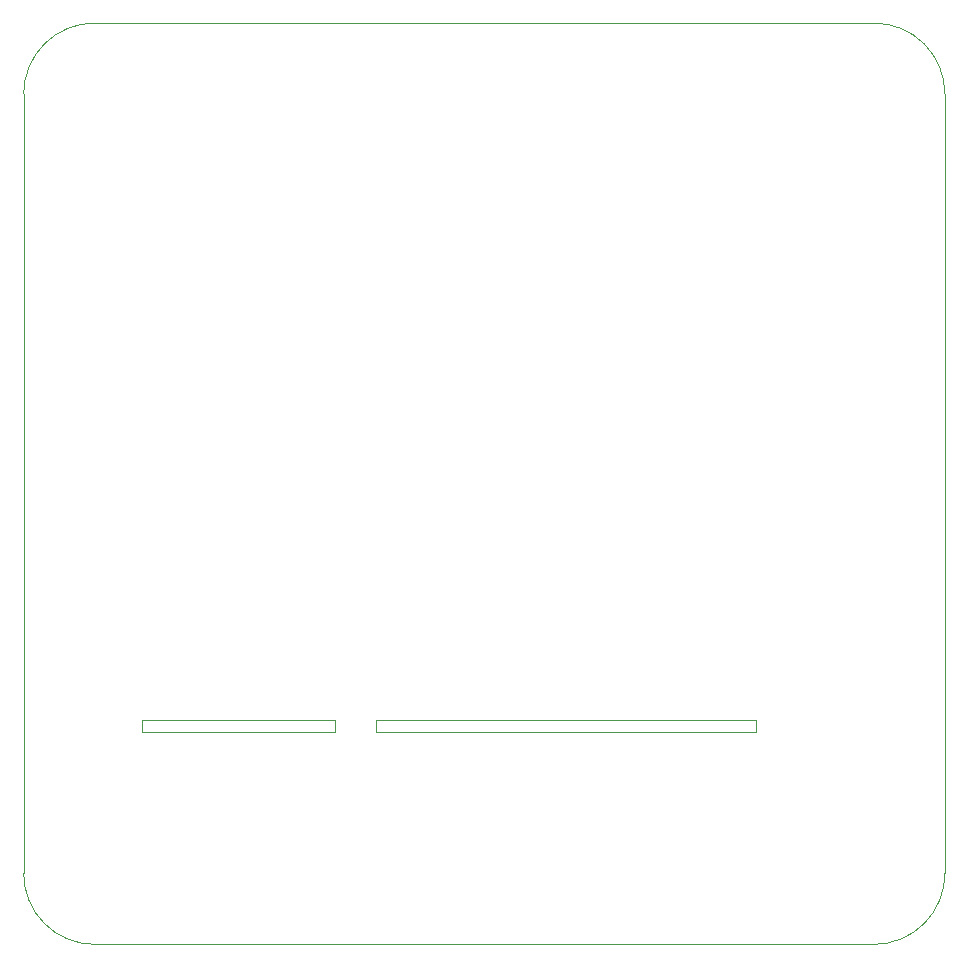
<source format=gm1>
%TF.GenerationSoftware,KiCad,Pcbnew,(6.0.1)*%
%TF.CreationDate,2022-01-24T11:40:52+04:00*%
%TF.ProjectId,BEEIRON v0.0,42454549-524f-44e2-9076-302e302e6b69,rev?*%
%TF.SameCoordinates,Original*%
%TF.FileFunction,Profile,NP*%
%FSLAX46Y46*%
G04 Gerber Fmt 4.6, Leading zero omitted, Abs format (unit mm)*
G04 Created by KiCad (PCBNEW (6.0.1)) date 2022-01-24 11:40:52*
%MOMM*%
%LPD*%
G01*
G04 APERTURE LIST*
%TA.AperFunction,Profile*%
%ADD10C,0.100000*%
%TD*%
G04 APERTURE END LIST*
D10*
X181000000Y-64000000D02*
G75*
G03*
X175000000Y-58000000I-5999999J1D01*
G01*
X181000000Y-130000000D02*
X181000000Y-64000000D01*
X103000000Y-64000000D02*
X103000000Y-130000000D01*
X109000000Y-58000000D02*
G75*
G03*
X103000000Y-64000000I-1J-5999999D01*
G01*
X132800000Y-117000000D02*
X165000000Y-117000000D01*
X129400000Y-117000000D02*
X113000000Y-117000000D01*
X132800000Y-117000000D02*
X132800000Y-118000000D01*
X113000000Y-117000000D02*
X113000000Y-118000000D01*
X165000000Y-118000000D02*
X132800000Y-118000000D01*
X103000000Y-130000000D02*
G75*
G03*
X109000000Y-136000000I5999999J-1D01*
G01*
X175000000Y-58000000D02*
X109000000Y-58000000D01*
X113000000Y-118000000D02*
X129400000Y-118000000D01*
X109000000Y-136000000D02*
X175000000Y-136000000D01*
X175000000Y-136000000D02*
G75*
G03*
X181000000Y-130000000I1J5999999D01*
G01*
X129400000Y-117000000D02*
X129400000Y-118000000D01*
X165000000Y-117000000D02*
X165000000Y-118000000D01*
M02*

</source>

◇ ◇ ◇ ◇ ◇ ◇ ◇

Reprint exactly, and only, the lines running from the one containing "X113000000Y-117000000D02*" through the last line of the listing above.

X113000000Y-117000000D02*
X113000000Y-118000000D01*
X165000000Y-118000000D02*
X132800000Y-118000000D01*
X103000000Y-130000000D02*
G75*
G03*
X109000000Y-136000000I5999999J-1D01*
G01*
X175000000Y-58000000D02*
X109000000Y-58000000D01*
X113000000Y-118000000D02*
X129400000Y-118000000D01*
X109000000Y-136000000D02*
X175000000Y-136000000D01*
X175000000Y-136000000D02*
G75*
G03*
X181000000Y-130000000I1J5999999D01*
G01*
X129400000Y-117000000D02*
X129400000Y-118000000D01*
X165000000Y-117000000D02*
X165000000Y-118000000D01*
M02*

</source>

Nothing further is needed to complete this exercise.